Skin Cancer

There are three major forms of skin cancer, each named for the cell where the cancer originates.

Basal Cell Carcinoma (cancer) forms from the cells that make up the basal layer of the epidermis.  They are usually caused by cumulative exposure to sunlight over several years.  They are the most common skin cancer, four times as common as Squamous Cell Carcinoma. Basal Cell Carcinoma appears as a pearly flesh-toned to pink bump, sometimes with dilated small blood vessels or ulceration.  Basal Cell Carcinoma grows locally does not spread through the body.

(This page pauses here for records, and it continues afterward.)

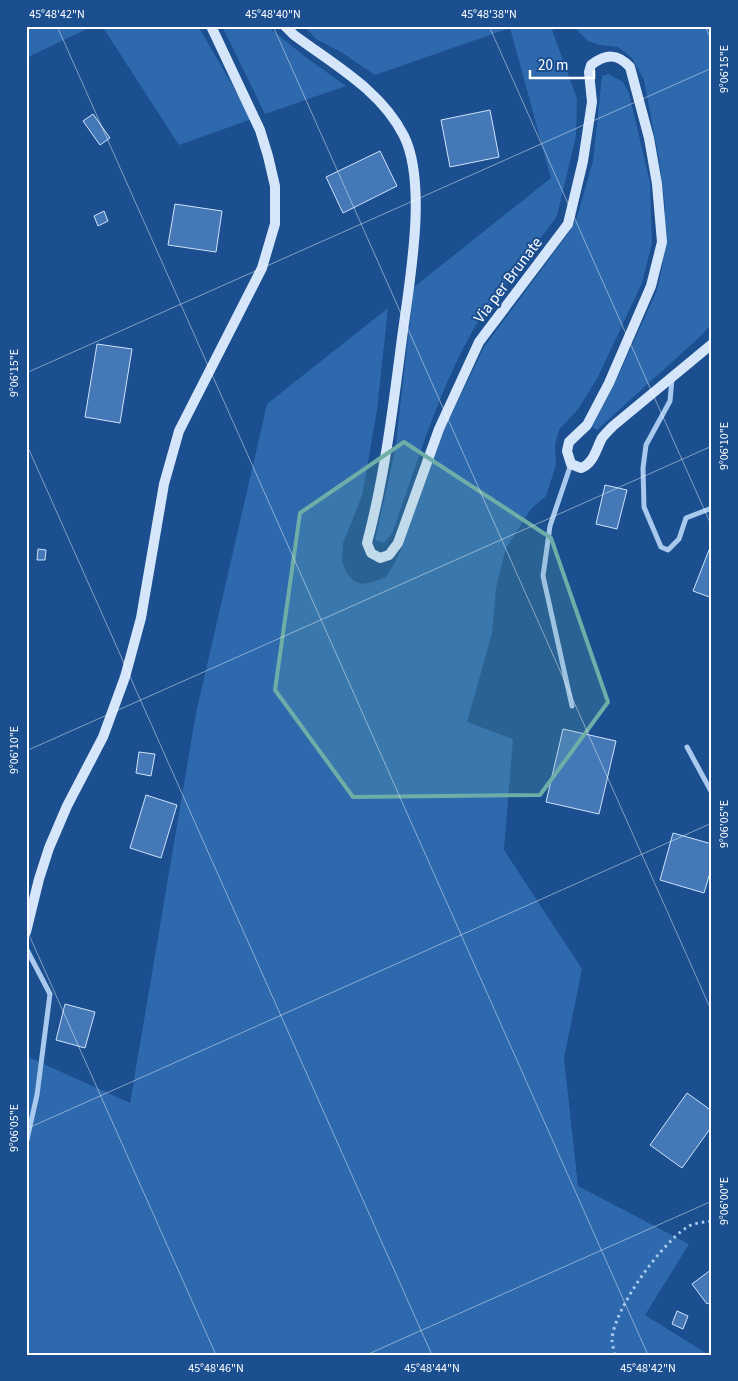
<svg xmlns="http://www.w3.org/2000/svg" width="738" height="1381" viewBox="0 0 738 1381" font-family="'Source Sans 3',sans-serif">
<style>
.green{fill:#2e69ad}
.building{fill:#4478b7;stroke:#cfe3fa}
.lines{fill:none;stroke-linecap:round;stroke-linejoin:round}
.path{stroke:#a9c9ee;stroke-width:3;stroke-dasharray:2.5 4;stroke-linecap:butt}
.street{stroke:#a9c9ee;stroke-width:5}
.secondary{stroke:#d6e6fa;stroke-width:10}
.marked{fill:#6fada8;fill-opacity:0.2;stroke:#6fada8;stroke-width:4;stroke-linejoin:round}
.ticks{fill:none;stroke:#fff;stroke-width:1;stroke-opacity:0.45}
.labels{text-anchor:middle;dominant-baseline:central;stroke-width:4;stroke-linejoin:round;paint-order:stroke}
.street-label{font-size:16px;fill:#fff;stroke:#1b4f8f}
.neatline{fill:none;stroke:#fff;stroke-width:2}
.ticks-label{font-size:12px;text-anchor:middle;fill:#fff}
</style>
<rect width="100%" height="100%" fill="#1b4f8f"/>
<path class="green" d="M26,26H93L26,58Z
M102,26H198L252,119L179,145Z
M222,26H267L308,59L346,86L265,114Z
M304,26H561L552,30L577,99L576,136L557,216L476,325C438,390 417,464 392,534L384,543L375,540L395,451L414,287L551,178L510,28L375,75L341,52L316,39Z
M573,26H712V323L703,334L597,430L592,427L619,374L657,290L663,263L665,205L659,160L644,80L632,58L618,47L600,45L588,41Z
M608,74L623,82L629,93L650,183L652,243L642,283L597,379L578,409L559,430L555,445L556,465L546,496L531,509L506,548L496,588L492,633L467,722L513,739L504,850L582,969L564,1058L578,1186L689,1244L645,1315L709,1355H26V1056L130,1103L196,713L267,404L388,308L377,410L362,496L343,543L342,561L346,572L354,581L362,584L373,582L386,577L395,562L402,547L443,432L484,347L570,231L577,217L593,161L602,76Z"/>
<path class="building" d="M490,110L499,157L450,167L441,120Z
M93,114L110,138L100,145L83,121Z
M380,151L397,186L343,213L326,177Z
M175,204L222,211L216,252L168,245Z
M104,211L108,221L98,226L94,216Z
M97,344L132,349L120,423L85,417Z
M605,485L627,490L617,529L596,524Z
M38,549L46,550L45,560H37Z
M709,550L712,551V598L693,591Z
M563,729L616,741L599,814L546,802Z
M139,752L155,754L151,776L136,773Z
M146,795L177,805L161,858L130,848Z
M673,833L712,844V866L704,893L660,880Z
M65,1004L95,1012L85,1048L56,1040Z
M687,1093L712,1111V1126L682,1168L650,1145Z
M712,1269V1301L707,1304L692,1284Z
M677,1311L688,1316L683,1329L672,1324Z"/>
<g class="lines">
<path class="path" d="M615,1355C614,1350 612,1344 612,1340C613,1310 661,1244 686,1228C692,1223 704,1222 712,1221"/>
<path class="street" d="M672,379L670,401L646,445L643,468L644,507L661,547L668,550L679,539L686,518L712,508
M571,464L550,526L543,576L572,706
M687,747L712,793
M26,948L50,994L37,1095L26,1144"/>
<path class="secondary" d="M285,26L294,35C333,64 381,90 404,136C428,185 409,284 402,338C393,407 385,475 367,543L371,553L380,558L389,555L398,543L439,429L479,342L568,224L583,161L592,102L589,72L591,65C606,54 617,53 630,67L649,138L657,184L662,242L651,286L609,383L587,425L569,442L567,451L571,464L581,468C594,463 596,449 602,438C605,434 609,430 613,426L712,344
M26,932L39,879L49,848L67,806L103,737L125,677L141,618L164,484L179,431L262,268L275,224V186L268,156L260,130L211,26"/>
</g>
<path class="marked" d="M404,442L551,538L608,702L540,795L353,797L275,690L300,513Z"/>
<path class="ticks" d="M57,26L648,1355M273,26L712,1012M489,26L712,527M705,26L712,42M26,373L712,68M26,443L432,1355M26,751L712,446M26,928L216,1355M26,1129L712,823M366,1355L712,1201"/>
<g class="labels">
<g class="street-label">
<text transform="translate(508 280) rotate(-53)">Via per Brunate</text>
</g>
</g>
<rect width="738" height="1381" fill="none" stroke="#1b4f8f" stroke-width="55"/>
<path d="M530 70v8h64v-8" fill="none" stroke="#ffffff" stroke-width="2.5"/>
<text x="538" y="70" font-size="15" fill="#ffffff" stroke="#1b4f8f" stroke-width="4" paint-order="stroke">20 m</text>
<rect x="28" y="28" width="682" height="1326" class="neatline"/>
<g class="ticks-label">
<text x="57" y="18">45°48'42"N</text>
<text x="273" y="18">45°48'40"N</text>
<text x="489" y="18">45°48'38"N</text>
<text transform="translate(724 69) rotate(-90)" y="4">9°06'15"E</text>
<text transform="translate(14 373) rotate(-90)" y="4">9°06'15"E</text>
<text transform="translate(724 446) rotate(-90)" y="4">9°06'10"E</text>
<text transform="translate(14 750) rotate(-90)" y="4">9°06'10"E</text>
<text transform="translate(724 824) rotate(-90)" y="4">9°06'05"E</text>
<text transform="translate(14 1128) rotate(-90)" y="4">9°06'05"E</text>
<text transform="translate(724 1201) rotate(-90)" y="4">9°06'00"E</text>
<text x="216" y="1372">45°48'46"N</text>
<text x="432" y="1372">45°48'44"N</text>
<text x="648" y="1372">45°48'42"N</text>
</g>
</svg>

Squamous Cell Carcinoma forms from the cells above the basal layer, the squamous layer of the skin.  Squamous cell Carcinoma is also caused by sun exposure.  Its appearance is usually an angry red thickened area of the skin with a crusty scale that sometimes peels off and comes back.  Squamous Cell Carcinoma can spread throughout the body (metastasize).  Metastasis is more common from certain areas such as the head and neck, more so than the torso or extremities.

Melanoma skin cancer forms from the melanocytes, the cells that produce skin pigment called melanin.  (There is no difference between “Melanoma” and “Malignant Melanoma.”  They are the same thing. ) Melanoma usually appears as a funny colored flat mole.  (However, it can occur as a red or flesh-toned bump.)  The hallmarks of melanoma are summarized by the ABCDE’s of skin exam.

A = Asymmetry. One side of the mole does not look like the other.  You cannot cut it like a pie and always have two matching pieces.

B = Border Irregularity. The border is not smooth, it may have small jagged edges or a notch or look like a map of the coastline.

C = Color variation.  A benign lesion should have the same color all the way across.  Colors such as Black, Red, White, Blue, or two colors of Brown in the same lesion are suspect.

D = Diameter greater than a pencil eraser.  Lesions wider than 6 millimeters (a #2 pencil eraser for those of us in the United States!) are suspicious.

E = Evolution. A change in size, color, thickness or a lesion that becomes itchy, “burns” or bleeds is suspicious.  A new mole after the age of 50 has a 25% chance of being a melanoma.  Thus, we ask anyone over 40 with a new mole to come in to have it checked.